[Text extracted from pages]
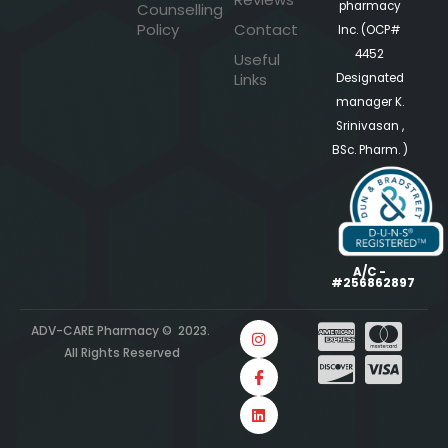
pharmacy
Counselling
Policy
Contact
Inc. (OCP#
4452
Useful
Links
Designated
manager K.
Srinivasan ,
BSc. Pharm. )
A/C -
#256862897
ADV-CARE Pharmacy © 2023.
All Rights Reserved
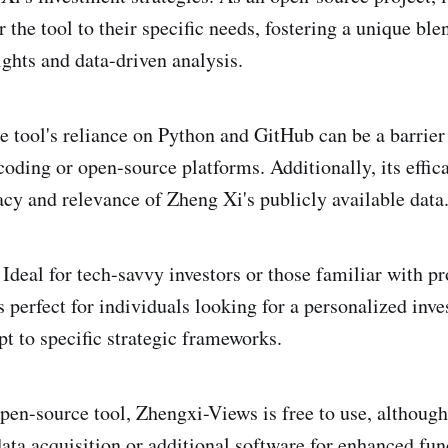
or the tool to their specific needs, fostering a unique ble
ights and data-driven analysis.
 tool's reliance on Python and GitHub can be a barrier 
oding or open-source platforms. Additionally, its effica
racy and relevance of Zheng Xi's publicly available data
Ideal for tech-savvy investors or those familiar with 
 perfect for individuals looking for a personalized inv
pt to specific strategic frameworks.
pen-source tool, Zhengxi-Views is free to use, althoug
data acquisition or additional software for enhanced fun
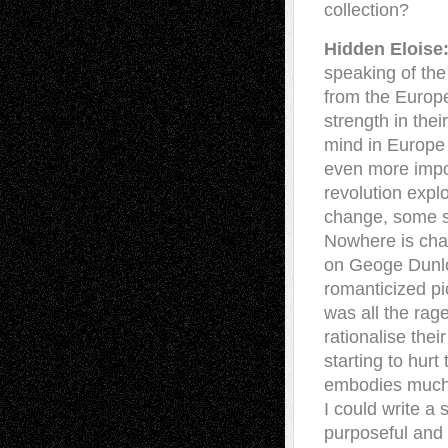
collection?
Hidden Eloise
speaking of the
from the Europ
strength in the
mind in Europe
even more impos
revolution expl
change, some su
Nowhere is cha
on Geoge Dunlo
romanticized pic
was all the rage
rationalise the
starting to hurt
embodies much o
I could write a
purposeful and 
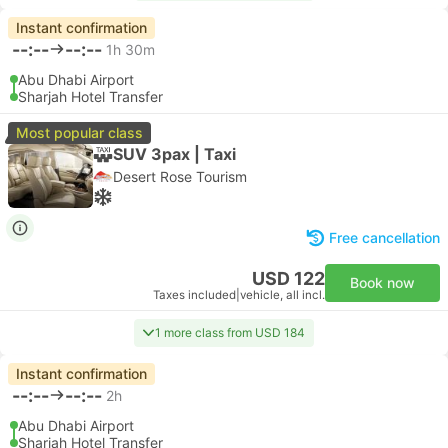
Instant confirmation
--:--
--:--
1h 30m
Abu Dhabi Airport
Sharjah Hotel Transfer
Most popular class
SUV 3pax | Taxi
Desert Rose Tourism
Free cancellation
USD 122
Book now
Taxes included
|
vehicle, all incl.
1 more class from USD 184
Instant confirmation
--:--
--:--
2h
Abu Dhabi Airport
Sharjah Hotel Transfer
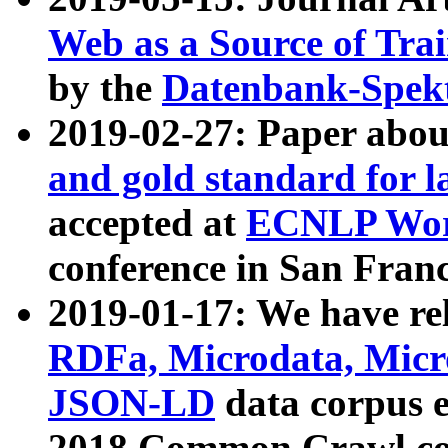
Web as a Source of Tra
by the
Datenbank-Spek
2019-02-27: Paper abo
and gold standard for l
accepted at
ECNLP Wor
conference in San Franc
2019-01-17: We have rel
RDFa, Microdata, Mic
JSON-LD
data corpus 
2018 Common Crawl co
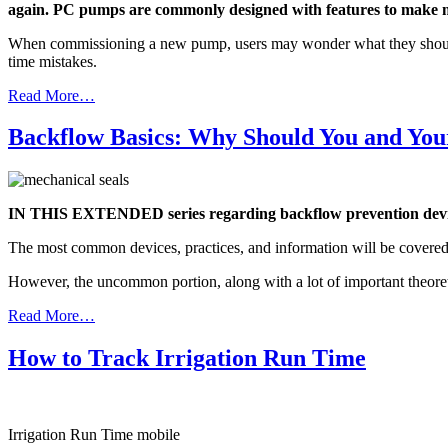
again. PC pumps are commonly designed with features to make ma
When commissioning a new pump, users may wonder what they should exp
time mistakes.
Read More…
Backflow Basics: Why Should You and You
IN THIS EXTENDED series regarding backflow prevention devices,
The most common devices, practices, and information will be covered
However, the uncommon portion, along with a lot of important theoretic
Read More…
How to Track Irrigation Run Time
Irrigation Run Time mobile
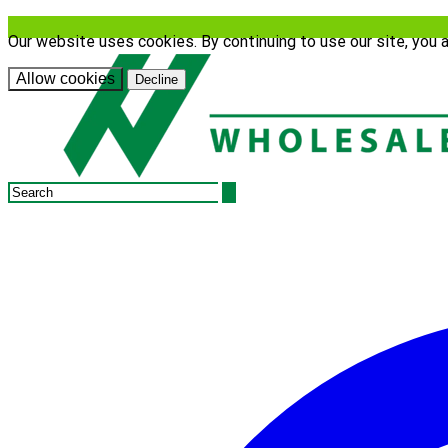
Our website uses cookies. By continuing to use our site, you 
Allow cookies
Decline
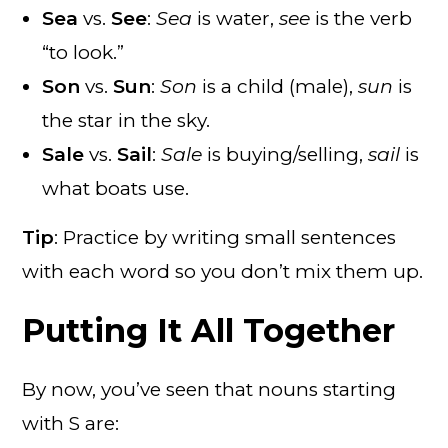
Sea
vs.
See
:
Sea
is water,
see
is the verb
“to look.”
Son
vs.
Sun
:
Son
is a child (male),
sun
is
the star in the sky.
Sale
vs.
Sail
:
Sale
is buying/selling,
sail
is
what boats use.
Tip
: Practice by writing small sentences
with each word so you don’t mix them up.
Putting It All Together
By now, you’ve seen that nouns starting
with S are:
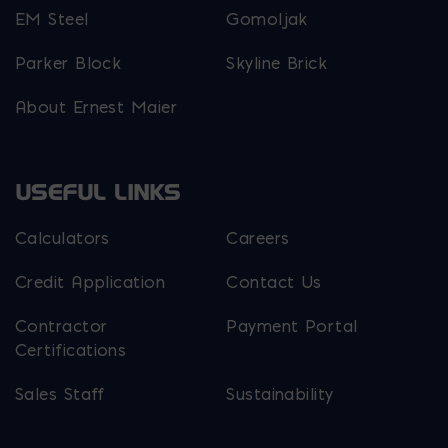
EM Steel
Gomoljak
Parker Block
Skyline Brick
About Ernest Maier
USEFUL LINKS
Calculators
Careers
Credit Application
Contact Us
Contractor
Payment Portal
Certifications
Sales Staff
Sustainability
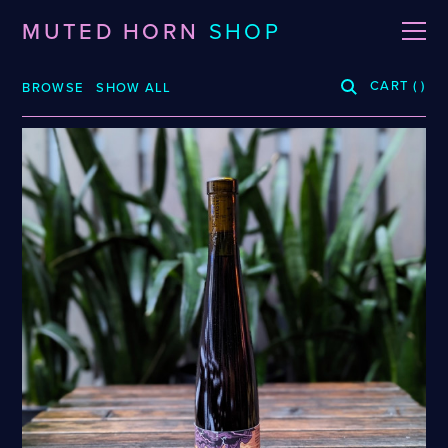
MUTED HORN
SHOP
CART
(
)
BROWSE
SHOW ALL
BREWERIES
3 Fonteinen
De La Senne
Roppelt
Stiebarlimbach
Arpus
Dieu Du Ciel!
Sante Adairius
Auval
Dunham
Selene
BRLO
Dupont
Spezial
Bellwoods
FUERST WIACEK
Superstition
Blood Brothers
Georg Breuer
Temporal
Boerenerf
Holy Goat
The Kernel
Boombox
JOiSEPH
The Rare Barrel
Bottle Logic
Kemker
Tilquin
Brand
Knoblach
Track
Burdock
La Source
Vinohradský
Ca' del Brado
Le Soupir
Weigand
Caaaaaaat
Mikkeller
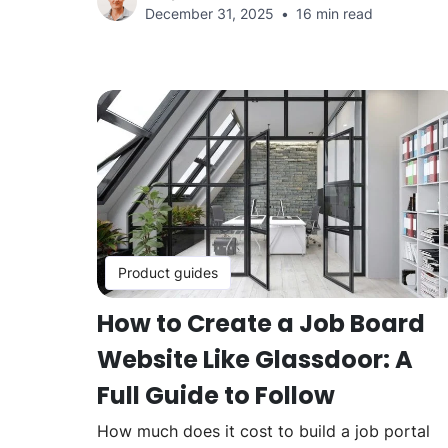
December 31, 2025
16 min read
Product guides
How to Create a Job Board
Website Like Glassdoor: A
Full Guide to Follow
How much does it cost to build a job portal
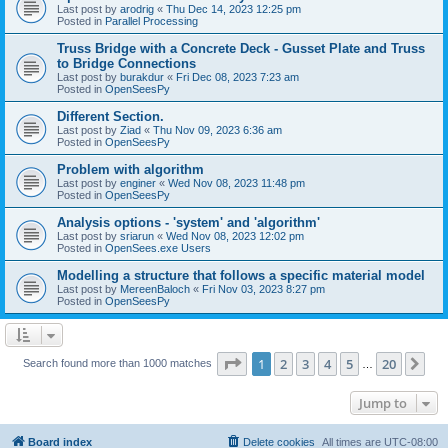
Last post by
arodrig
«
Thu Dec 14, 2023 12:25 pm
Posted in
Parallel Processing
Truss Bridge with a Concrete Deck - Gusset Plate and Truss
to Bridge Connections
Last post by
burakdur
«
Fri Dec 08, 2023 7:23 am
Posted in
OpenSeesPy
Different Section.
Last post by
Ziad
«
Thu Nov 09, 2023 6:36 am
Posted in
OpenSeesPy
Problem with algorithm
Last post by
enginer
«
Wed Nov 08, 2023 11:48 pm
Posted in
OpenSeesPy
Analysis options - 'system' and 'algorithm'
Last post by
sriarun
«
Wed Nov 08, 2023 12:02 pm
Posted in
OpenSees.exe Users
Modelling a structure that follows a specific material model
Last post by
MereenBaloch
«
Fri Nov 03, 2023 8:27 pm
Posted in
OpenSeesPy
Page
1
of
20
1
2
3
4
5
20
Ne
Search found more than 1000 matches
…
Jump to
Board index
Delete cookies
All times are
UTC-08:00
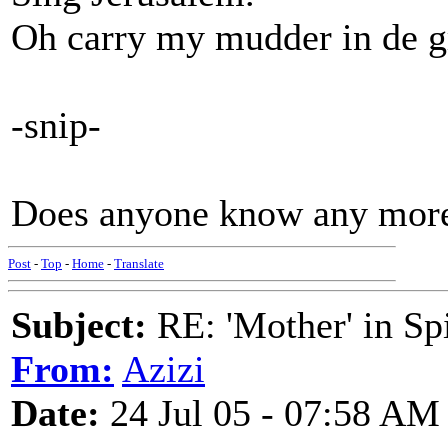
Oh carry my mudder in de g
-snip-
Does anyone know any more 
Post
-
Top
-
Home
-
Translate
Subject:
RE: 'Mother' in Sp
From:
Azizi
Date:
24 Jul 05 - 07:58 AM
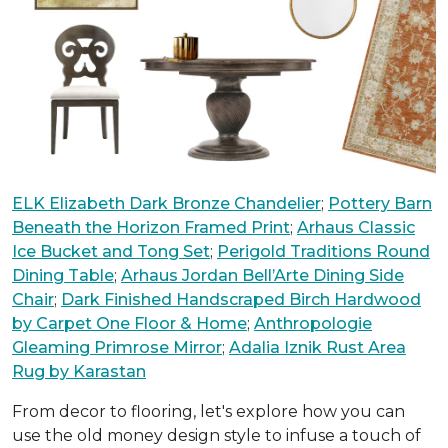
ELK Elizabeth Dark Bronze Chandelier
;
Pottery Barn
Beneath the Horizon Framed Print
;
Arhaus Classic
Ice Bucket and Tong Set
;
Perigold Traditions Round
Dining Table
;
Arhaus Jordan Bell’Arte Dining Side
Chair
;
Dark Finished Handscraped Birch Hardwood
by Carpet One Floor & Home
;
Anthropologie
Gleaming Primrose Mirror
;
Adalia Iznik Rust Area
Rug by Karastan
From decor to flooring, let's explore how you can
use the old money design style to infuse a touch of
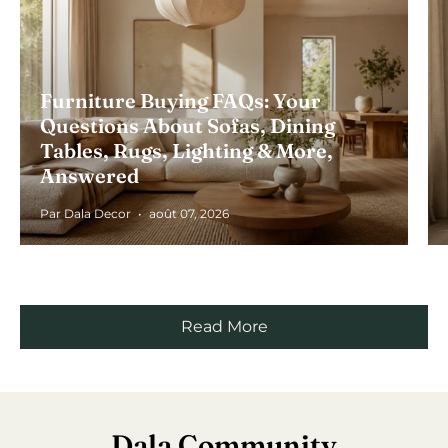
Furniture Buying FAQs: Your
Questions About Sofas, Dining
Tables, Rugs, Lighting & More,
Answered
Par Dala Decor
août 07, 2026
Read More
Dala Community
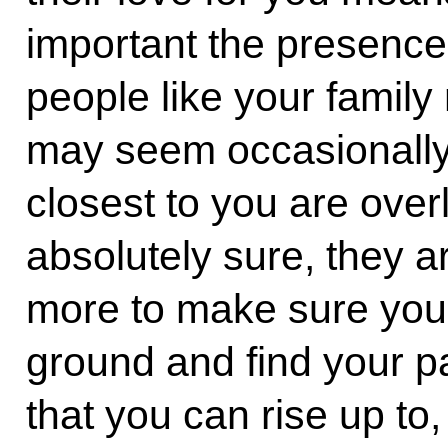
important the presence
people like your family 
may seem occasionally
closest to you are ove
absolutely sure, they a
more to make sure you 
ground and find your pa
that you can rise up to,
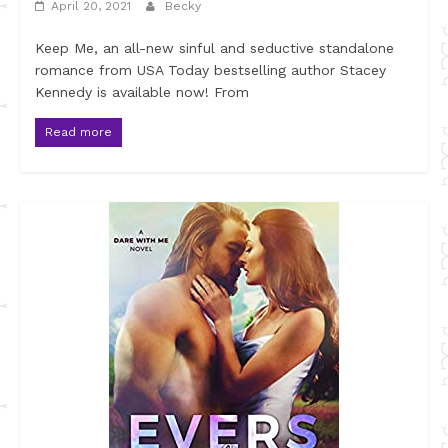
April 20, 2021
Becky
Keep Me, an all-new sinful and seductive standalone
romance from USA Today bestselling author Stacey
Kennedy is available now! From
Read more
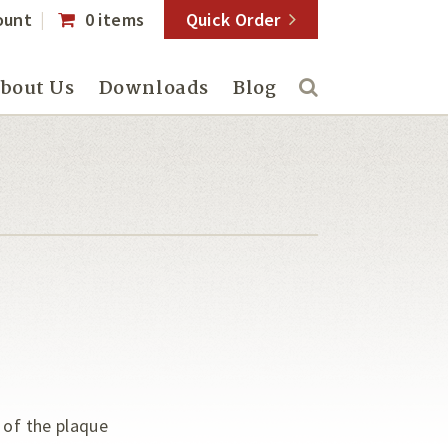
ount
0 items
Quick Order
bout Us
Downloads
Blog
 of the plaque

▶ _Work item_
Extract every line of text from all the records above verbatim, and leave out the picture markers.

▶ _Answer section_
pharmacy
Counselling
Policy
Contact
Inc. (OCP#
4452
Useful
Links
Designated
manager K.
Srinivasan ,
BSc. Pharm. )
A/C -
#256862897
ADV-CARE Pharmacy © 2023.
All Rights Reserved
or the tool to their specific needs, fostering a unique ble
ights and data-driven analysis.
 tool's reliance on Python and GitHub can be a barrier 
oding or open-source platforms. Additionally, its effica
racy and relevance of Zheng Xi's publicly available data
Ideal for tech-savvy investors or those familiar with 
 perfect for individuals looking for a personalized inv
pt to specific strategic frameworks.
pen-source tool, Zhengxi-Views is free to use, althoug
data acquisition or additional software for enhanced fun
collection?
Hidden Eloise
speaking of the
from the Europ
strength in the
mind in Europe
even more impos
revolution expl
change, some su
Nowhere is cha
on Geoge Dunlo
romanticized pic
was all the rage
rationalise the
starting to hurt
embodies much o
I could write a
purposeful and 
Instant confirmation
--:--
--:--
1h 30m
Abu Dhabi Airport
Sharjah Hotel Transfer
Most popular class
SUV 3pax | Taxi
Desert Rose Tourism
Free cancellation
USD 122
Book now
Taxes included
|
vehicle, all incl.
1 more class from USD 184
Instant confirmation
--:--
--:--
2h
Abu Dhabi Airport
Sharjah Hotel Transfer
Web as a Source of Tra
by the
Datenbank-Spek
2019-02-27: Paper abo
and gold standard for l
accepted at
ECNLP Wor
conference in San Franc
2019-01-17: We have rel
RDFa, Microdata, Mic
JSON-LD
data corpus 
2018 Common Crawl co
again. PC pumps are commonly designed with features to make ma
When commissioning a new pump, users may wonder what they should exp
time mistakes.
Read More…
Backflow Basics: Why Should You and You
IN THIS EXTENDED series regarding backflow prevention devices,
The most common devices, practices, and information will be covered
However, the uncommon portion, along with a lot of important theoretic
Read More…
How to Track Irrigation Run Time
Irrigation Run Time mobile
Our website uses cookies. By continuing to use our site, you 
Allow cookies
Decline
Sea
vs.
See
:
Sea
is water,
see
is the verb
“to look.”
Son
vs.
Sun
:
Son
is a child (male),
sun
is
the star in the sky.
Sale
vs.
Sail
:
Sale
is buying/selling,
sail
is
what boats use.
Tip
: Practice by writing small sentences
with each word so you don’t mix them up.
Putting It All Together
By now, you’ve seen that nouns starting
with S are:
EM Steel
Gomoljak
Parker Block
Skyline Brick
About Ernest Maier
USEFUL LINKS
Calculators
Careers
Credit Application
Contact Us
Contractor
Payment Portal
Certifications
Sales Staff
Sustainability
MUTED HORN
SHOP
CART
(
)
BROWSE
SHOW ALL
BREWERIES
3 Fonteinen
De La Senne
Roppelt
Stiebarlimbach
Arpus
Dieu Du Ciel!
Sante Adairius
Auval
Dunham
Selene
BRLO
Dupont
Spezial
Bellwoods
FUERST WIACEK
Superstition
Blood Brothers
Georg Breuer
Temporal
Boerenerf
Holy Goat
The Kernel
Boombox
JOiSEPH
The Rare Barrel
Bottle Logic
Kemker
Tilquin
Brand
Knoblach
Track
Burdock
La Source
Vinohradský
Ca' del Brado
Le Soupir
Weigand
Caaaaaaat
Mikkeller
December 31, 2025
16 min read
Product guides
How to Create a Job Board
Website Like Glassdoor: A
Full Guide to Follow
How much does it cost to build a job portal
Last post by
arodrig
«
Thu Dec 14, 2023 12:25 pm
Posted in
Parallel Processing
Truss Bridge with a Concrete Deck - Gusset Plate and Truss
to Bridge Connections
Last post by
burakdur
«
Fri Dec 08, 2023 7:23 am
Posted in
OpenSeesPy
Different Section.
Last post by
Ziad
«
Thu Nov 09, 2023 6:36 am
Posted in
OpenSeesPy
Problem with algorithm
Last post by
enginer
«
Wed Nov 08, 2023 11:48 pm
Posted in
OpenSeesPy
Analysis options - 'system' and 'algorithm'
Last post by
sriarun
«
Wed Nov 08, 2023 12:02 pm
Posted in
OpenSees.exe Users
Modelling a structure that follows a specific material model
Last post by
MereenBaloch
«
Fri Nov 03, 2023 8:27 pm
Posted in
OpenSeesPy
Page
1
of
20
1
2
3
4
5
20
Ne
Search found more than 1000 matches
…
Jump to
Board index
Delete cookies
All times are
UTC-08:00
Oh carry my mudder in de g
-snip-
Does anyone know any more 
Post
-
Top
-
Home
-
Translate
Subject:
RE: 'Mother' in Sp
From:
Azizi
Date:
24 Jul 05 - 07:58 AM
ELK Elizabeth Dark Bronze Chandelier
;
Pottery Barn
Beneath the Horizon Framed Print
;
Arhaus Classic
Ice Bucket and Tong Set
;
Perigold Traditions Round
Dining Table
;
Arhaus Jordan Bell’Arte Dining Side
Chair
;
Dark Finished Handscraped Birch Hardwood
by Carpet One Floor & Home
;
Anthropologie
Gleaming Primrose Mirror
;
Adalia Iznik Rust Area
Rug by Karastan
From decor to flooring, let's explore how you can
use the old money design style to infuse a touch of
Furniture Buying FAQs: Your
Questions About Sofas, Dining
Tables, Rugs, Lighting & More,
Answered
Par Dala Decor
août 07, 2026
Read More
Dala Community
important the presence
people like your family 
may seem occasionally
closest to you are ove
absolutely sure, they a
more to make sure you 
ground and find your pa
that you can rise up to,
April 20, 2021
Becky
Keep Me, an all-new sinful and seductive standalone
romance from USA Today bestselling author Stacey
Kennedy is available now! From
Read more
ount
0 items
Quick Order
bout Us
Downloads
Blog
 of the plaque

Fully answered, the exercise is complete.